[Camera geometry data]
◆ ◆ ◆ ◆ ◆ ◆ ◆
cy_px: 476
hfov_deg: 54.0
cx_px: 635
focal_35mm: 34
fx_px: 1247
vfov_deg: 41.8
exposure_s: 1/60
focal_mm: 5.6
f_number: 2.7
◆ ◆ ◆ ◆ ◆ ◆ ◆
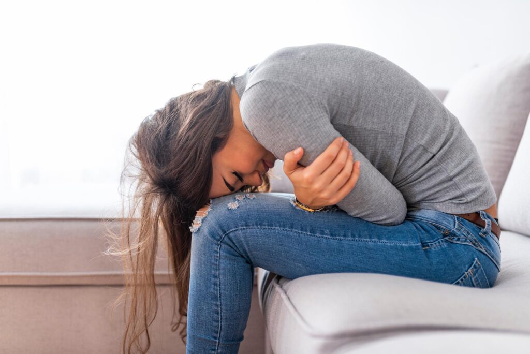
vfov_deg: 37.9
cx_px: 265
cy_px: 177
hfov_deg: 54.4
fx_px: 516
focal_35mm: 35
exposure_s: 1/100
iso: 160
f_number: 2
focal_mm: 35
◆ ◆ ◆ ◆ ◆ ◆ ◆
#### [To do]
Where the data above reaches the line holding "vfov_deg: 37.9", begin printing, and stop after the line holding "focal_mm: 35". Each line must be reproduced exactly, with nothing else added.

#### [Output]
vfov_deg: 37.9
cx_px: 265
cy_px: 177
hfov_deg: 54.4
fx_px: 516
focal_35mm: 35
exposure_s: 1/100
iso: 160
f_number: 2
focal_mm: 35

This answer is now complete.